Scientists Want To Clone Buffalo
Thai researchers are turning their attention to
the once-plentiful water buffalo whose numbers
are declining due to modernisation
BANGKOK -- Thai researchers are now using
cloning technology to save the traditional beast of
burden from becoming mythical creatures.
After successfully cloning a cow a month ago, Thai
researchers are turning their attention to the
once-plentiful water buffalo whose numbers are
declining.
Chulalongkorn University in Bangkok had announced
success in cloning a calf from the ear cells of a
Brangus cow.
It was the first successful experiment of its kind in
South-east Asia. University researchers confirmed
yesterday that they had started work on cloning a
water buffalo and had already developed several
embryos from skin cells, reported The Bangkok Post.
The university's Research Centre for Bioscience in
Animal Production has already produced a buffalo
embryo and is now looking for a suitable surrogate
mother for an implant, said Dr Sanpetch Sophone,
one of the project veterinarians.
According to centre officials, searching for the
surrogate mother requires care as the birth rate of the
buffalo is only one third that of cows.
In the meantime, the embryo is being kept in a frozen
state.
Cloning work on a buffalo first began in October last
year, with the centre producing an embryo from an
egg and the skin of a buffalo foetus obtained from a
slaughterhouse.
The decision to clone the water buffalo, the icon of
traditional rice farming, was due to its rapidly
dwindling numbers as agriculture modernised.
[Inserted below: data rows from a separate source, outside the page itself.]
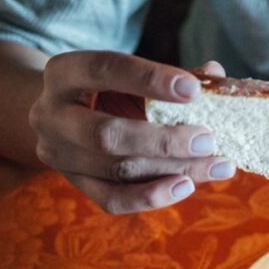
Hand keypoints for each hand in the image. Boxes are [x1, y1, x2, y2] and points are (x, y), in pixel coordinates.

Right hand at [29, 51, 233, 213]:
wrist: (63, 115)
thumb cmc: (107, 87)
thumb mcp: (130, 73)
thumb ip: (170, 74)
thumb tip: (215, 75)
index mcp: (63, 72)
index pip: (105, 69)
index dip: (150, 78)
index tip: (194, 89)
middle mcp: (51, 115)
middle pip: (106, 135)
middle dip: (163, 140)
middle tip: (208, 140)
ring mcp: (59, 154)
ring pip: (117, 170)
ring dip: (172, 169)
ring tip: (217, 166)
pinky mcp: (75, 183)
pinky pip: (112, 199)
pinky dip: (151, 196)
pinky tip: (186, 186)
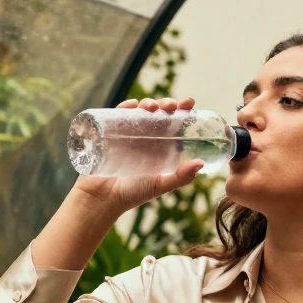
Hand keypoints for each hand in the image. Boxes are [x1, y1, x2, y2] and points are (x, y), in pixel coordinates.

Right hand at [71, 96, 202, 216]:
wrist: (101, 199)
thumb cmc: (132, 194)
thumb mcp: (159, 185)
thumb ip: (180, 177)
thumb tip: (200, 163)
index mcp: (161, 147)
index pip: (175, 124)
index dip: (182, 111)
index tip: (188, 103)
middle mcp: (146, 138)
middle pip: (159, 113)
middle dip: (167, 104)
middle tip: (172, 106)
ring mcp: (128, 134)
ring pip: (140, 111)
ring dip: (148, 103)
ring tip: (152, 108)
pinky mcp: (110, 133)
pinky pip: (118, 114)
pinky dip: (125, 106)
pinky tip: (132, 105)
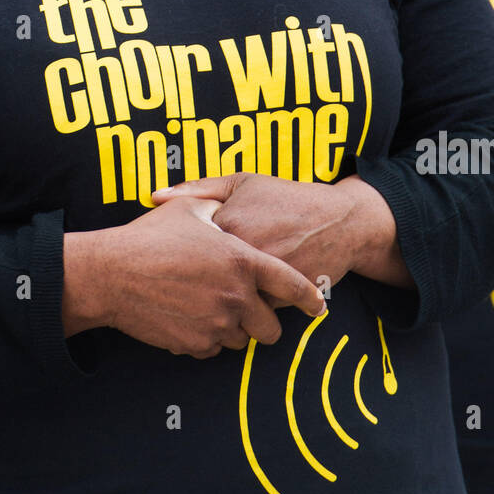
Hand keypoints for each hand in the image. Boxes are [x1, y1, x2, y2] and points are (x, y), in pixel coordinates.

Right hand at [63, 194, 324, 357]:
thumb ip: (219, 208)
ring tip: (209, 308)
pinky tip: (188, 317)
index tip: (318, 307)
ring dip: (233, 329)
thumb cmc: (149, 237)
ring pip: (241, 341)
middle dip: (264, 323)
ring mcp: (216, 325)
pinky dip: (207, 337)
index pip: (292, 285)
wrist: (111, 275)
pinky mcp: (195, 345)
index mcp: (243, 260)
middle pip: (271, 329)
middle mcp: (236, 297)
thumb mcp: (190, 209)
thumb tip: (228, 206)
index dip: (309, 298)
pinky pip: (212, 348)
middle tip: (250, 312)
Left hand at [152, 173, 410, 297]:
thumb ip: (197, 189)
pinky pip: (253, 311)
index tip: (188, 253)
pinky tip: (252, 293)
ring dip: (224, 297)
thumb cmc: (284, 198)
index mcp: (227, 223)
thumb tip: (154, 197)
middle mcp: (243, 252)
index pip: (187, 249)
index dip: (187, 252)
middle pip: (204, 279)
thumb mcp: (242, 182)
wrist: (339, 221)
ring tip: (224, 287)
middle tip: (198, 278)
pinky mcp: (282, 297)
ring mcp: (263, 277)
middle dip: (200, 281)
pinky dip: (251, 306)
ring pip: (228, 299)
Experts have warned that water buffaloes could
disappear from Thailand and in future exist only in
legend, pictures and history books.
Professor Maneewan Kamonpatana, the centre's
director who has studied buffaloes for three decades,
said changed farming methods, which have seen the
replacement of water buffaloes with mechanised
ploughs, has reduced the need for the animals.
The Agriculture Ministry revealed that the number of
water buffaloes in Thai rice fields had fallen from 6.1
million in 1981 to 1.2 million last year. Cloning could
reverse this trend.
Buffaloes have long been beasts of burden valued and
venerated by farmers but times have changed.
"Now, the farmers have become taxi drivers and the
women work in factories," said Professor
Kamonpatana.
"They use mechanised ploughs or buy buffaloes from
others during the planting season and have them killed
when the farming season is over," he said.
Adapted from The Straits Times, 8 Apr 2000.